Definitions Flashcards
option
Options are contracts giving the owner the right to buy or sell an asset at a fixed price (called the “strike price”) for a specific period of time. That period of time could be as short as a day or as long as a couple of years, depending on the option.
As with stock trades, when buying or selling options, commissions also apply. Their cost should be factored into your decision process.
call options
For each call contract you buy, you have the right (but not the obligation) to purchase 100 shares of a specific security at a specific price within a specific time frame. A good way to remember this is: You have the right to “call” stock away from somebody.
put options
For each put contract you buy, you have the right (but not the obligation) to sell 100 shares of a specific security at a specific price within a specific time frame. A good way to remember this is: You have the right to “put” stock to somebody.
long
In the financial world, “long” doesn’t refer to things like distance or the amount of time you hang onto a security. It simply implies ownership of something.
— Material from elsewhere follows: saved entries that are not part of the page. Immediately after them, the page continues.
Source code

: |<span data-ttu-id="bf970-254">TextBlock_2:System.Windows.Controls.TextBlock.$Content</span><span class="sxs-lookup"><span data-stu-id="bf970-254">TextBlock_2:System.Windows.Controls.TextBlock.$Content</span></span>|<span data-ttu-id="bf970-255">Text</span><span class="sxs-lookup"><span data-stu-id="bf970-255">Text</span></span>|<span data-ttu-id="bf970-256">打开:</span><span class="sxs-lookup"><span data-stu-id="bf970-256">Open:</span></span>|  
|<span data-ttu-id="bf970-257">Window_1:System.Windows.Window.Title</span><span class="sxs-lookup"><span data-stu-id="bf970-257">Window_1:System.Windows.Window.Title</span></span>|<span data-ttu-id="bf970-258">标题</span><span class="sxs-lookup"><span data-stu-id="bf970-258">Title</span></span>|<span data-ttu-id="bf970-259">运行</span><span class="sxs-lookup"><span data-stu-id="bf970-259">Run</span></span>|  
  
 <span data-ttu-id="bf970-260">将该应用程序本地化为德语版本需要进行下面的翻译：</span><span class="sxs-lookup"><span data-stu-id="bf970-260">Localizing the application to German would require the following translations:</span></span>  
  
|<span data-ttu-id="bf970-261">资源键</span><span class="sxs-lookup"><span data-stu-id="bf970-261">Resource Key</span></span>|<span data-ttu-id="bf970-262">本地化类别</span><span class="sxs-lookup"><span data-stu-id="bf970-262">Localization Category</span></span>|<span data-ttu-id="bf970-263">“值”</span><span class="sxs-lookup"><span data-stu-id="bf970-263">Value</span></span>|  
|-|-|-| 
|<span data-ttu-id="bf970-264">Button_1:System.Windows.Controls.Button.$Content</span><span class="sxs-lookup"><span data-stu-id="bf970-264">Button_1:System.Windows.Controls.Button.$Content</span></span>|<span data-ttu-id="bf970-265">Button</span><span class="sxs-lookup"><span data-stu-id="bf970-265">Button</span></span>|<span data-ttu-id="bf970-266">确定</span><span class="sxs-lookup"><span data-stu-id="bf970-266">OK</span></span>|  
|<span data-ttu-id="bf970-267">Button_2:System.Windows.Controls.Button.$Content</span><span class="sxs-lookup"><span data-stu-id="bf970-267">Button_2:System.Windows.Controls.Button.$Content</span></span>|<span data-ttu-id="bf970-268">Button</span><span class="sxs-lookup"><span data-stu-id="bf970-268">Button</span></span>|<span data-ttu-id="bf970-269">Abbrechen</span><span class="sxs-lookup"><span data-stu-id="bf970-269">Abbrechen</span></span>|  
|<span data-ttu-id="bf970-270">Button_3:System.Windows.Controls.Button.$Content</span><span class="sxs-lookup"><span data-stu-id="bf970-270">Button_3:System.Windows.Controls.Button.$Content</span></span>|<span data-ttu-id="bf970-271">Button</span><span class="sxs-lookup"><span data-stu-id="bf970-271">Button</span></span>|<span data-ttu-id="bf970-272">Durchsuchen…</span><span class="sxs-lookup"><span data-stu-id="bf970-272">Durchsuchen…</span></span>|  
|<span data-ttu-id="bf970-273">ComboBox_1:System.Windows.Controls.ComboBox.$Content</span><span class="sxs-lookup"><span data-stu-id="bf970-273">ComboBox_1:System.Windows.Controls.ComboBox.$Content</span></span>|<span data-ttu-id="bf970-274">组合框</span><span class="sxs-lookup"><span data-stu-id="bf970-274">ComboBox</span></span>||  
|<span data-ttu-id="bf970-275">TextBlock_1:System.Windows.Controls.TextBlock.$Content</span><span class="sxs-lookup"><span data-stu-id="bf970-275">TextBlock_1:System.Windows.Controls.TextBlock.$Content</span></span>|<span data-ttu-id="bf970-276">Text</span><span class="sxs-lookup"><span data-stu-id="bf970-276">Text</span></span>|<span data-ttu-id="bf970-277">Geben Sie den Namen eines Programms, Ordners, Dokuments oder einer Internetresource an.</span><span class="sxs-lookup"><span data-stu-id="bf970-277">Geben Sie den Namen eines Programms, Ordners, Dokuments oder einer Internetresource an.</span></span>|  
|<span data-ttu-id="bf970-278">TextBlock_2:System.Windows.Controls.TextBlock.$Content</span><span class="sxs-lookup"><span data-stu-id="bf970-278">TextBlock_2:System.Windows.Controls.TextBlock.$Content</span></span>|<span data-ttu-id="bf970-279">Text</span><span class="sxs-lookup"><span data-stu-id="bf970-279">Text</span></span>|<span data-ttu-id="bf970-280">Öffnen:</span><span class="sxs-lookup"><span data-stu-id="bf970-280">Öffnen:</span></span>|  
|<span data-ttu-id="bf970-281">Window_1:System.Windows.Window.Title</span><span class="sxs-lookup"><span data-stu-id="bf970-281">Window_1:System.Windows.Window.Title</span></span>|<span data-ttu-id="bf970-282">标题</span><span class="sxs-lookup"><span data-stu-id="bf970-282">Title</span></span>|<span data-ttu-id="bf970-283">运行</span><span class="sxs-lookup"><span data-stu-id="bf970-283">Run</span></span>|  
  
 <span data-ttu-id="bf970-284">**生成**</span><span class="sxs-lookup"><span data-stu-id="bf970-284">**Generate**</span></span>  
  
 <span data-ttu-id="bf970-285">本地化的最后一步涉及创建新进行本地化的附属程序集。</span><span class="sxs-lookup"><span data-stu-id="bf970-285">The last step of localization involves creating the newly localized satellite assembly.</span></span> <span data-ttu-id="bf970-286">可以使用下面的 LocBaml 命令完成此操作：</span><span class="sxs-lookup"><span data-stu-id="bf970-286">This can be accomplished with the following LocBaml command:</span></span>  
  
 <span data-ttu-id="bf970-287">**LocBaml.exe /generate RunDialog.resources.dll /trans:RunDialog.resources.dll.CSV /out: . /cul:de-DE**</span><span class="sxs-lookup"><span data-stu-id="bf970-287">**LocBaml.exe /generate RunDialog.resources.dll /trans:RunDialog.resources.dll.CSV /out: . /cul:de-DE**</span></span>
If you’ve bought a stock, or if you bought a put or call, you are long that security in your account.
short
You can also be “short” in your account, meaning you’ve sold an option or a stock without actually owning it. That’s a funny-but-true fact about options: you can sell something you don’t actually own. But when you do, you may be obligated to do something at a later date. What that “something” is depends on the specific options strategy you’re using. Suffice it to say when you’re short an option, you usually don’t want to be obligated to do anything at all, but there are exceptions.
strike price
That’s the pre-agreed price per share at which stock may be bought or sold under the terms of an option contract. Some traders call this the “exercise” price.
In-the-money (ITM)
The definition of in-the-money refers to the relationship between the strike price and the current stock price. Its meaning is different for calls and puts.
ITM call option
A call option is “in-the-money” if it is cheaper to buy the stock for the strike price than it is to buy the stock in the open market. In other words, the stock price is above the strike price. For example, if a call has a strike price of 50 and the stock is trading at $55, that option is in-the-money because the contract owner has the right to obtain the stock for less than its current market value.
ITM put option
Put options are in-the-money if it is more lucrative to sell the stock at the strike price than it is to sell the stock in the open market. For puts, the stock price must be below the strike price to be in-the-money. For instance, if a put has a strike price of 50 and the stock is trading at $45, the put option is in-the-money because the contract owner has the right to sell the stock for more than its current market value.
At-the-money (ATM)
An option is at-the-money when the stock price is equal to the strike price. (Since the two values are rarely exactly equal, the strike price closest to the stock price is typically called the “ATM strike”.)
Out-of-the-money (OTM)
This term also refers to the relationship between the strike price and the current stock price. As you might have guessed, it varies for calls and puts. An option is considered to be out-of-the-money if exercising the rights associated with the option contract has no obvious benefit for the contract owner.
OTM call option
For call options, it means the stock’s market price is below the strike price. For example, if a call has a strike price of 50 and the stock price is $45, the option is out-of-the-money. Think of it this way: It would be more expensive for the contract owner to buy the stock for the strike price instead of purchasing the shares in the open market. So there’s no benefit to exercising for the call option owner.
OTM put option
For put options, it means the stock’s market price is above the strike price. If a put has a strike price of 50 and the stock is trading at $55, the put option is out-of-the-money. Remember, a put represents the right to sell stock. So if selling the stock at the strike price generates less money than selling the shares in the open market, the option is OTM.
Intrinsic value
Intrinsic value refers to the amount an option is in-the-money. In addition to any intrinsic value, the price of nearly all option contracts includes some amount of time value. This is simply the part of an option’s price that is based on its time to expiration. The time until the option expires has value because it means the stock still has a chance to make a move.
Time value
If you subtract the intrinsic value from an option’s price, you’re left with time value. Because out-of-the-money options have no intrinsic value, their price is entirely made up of time value.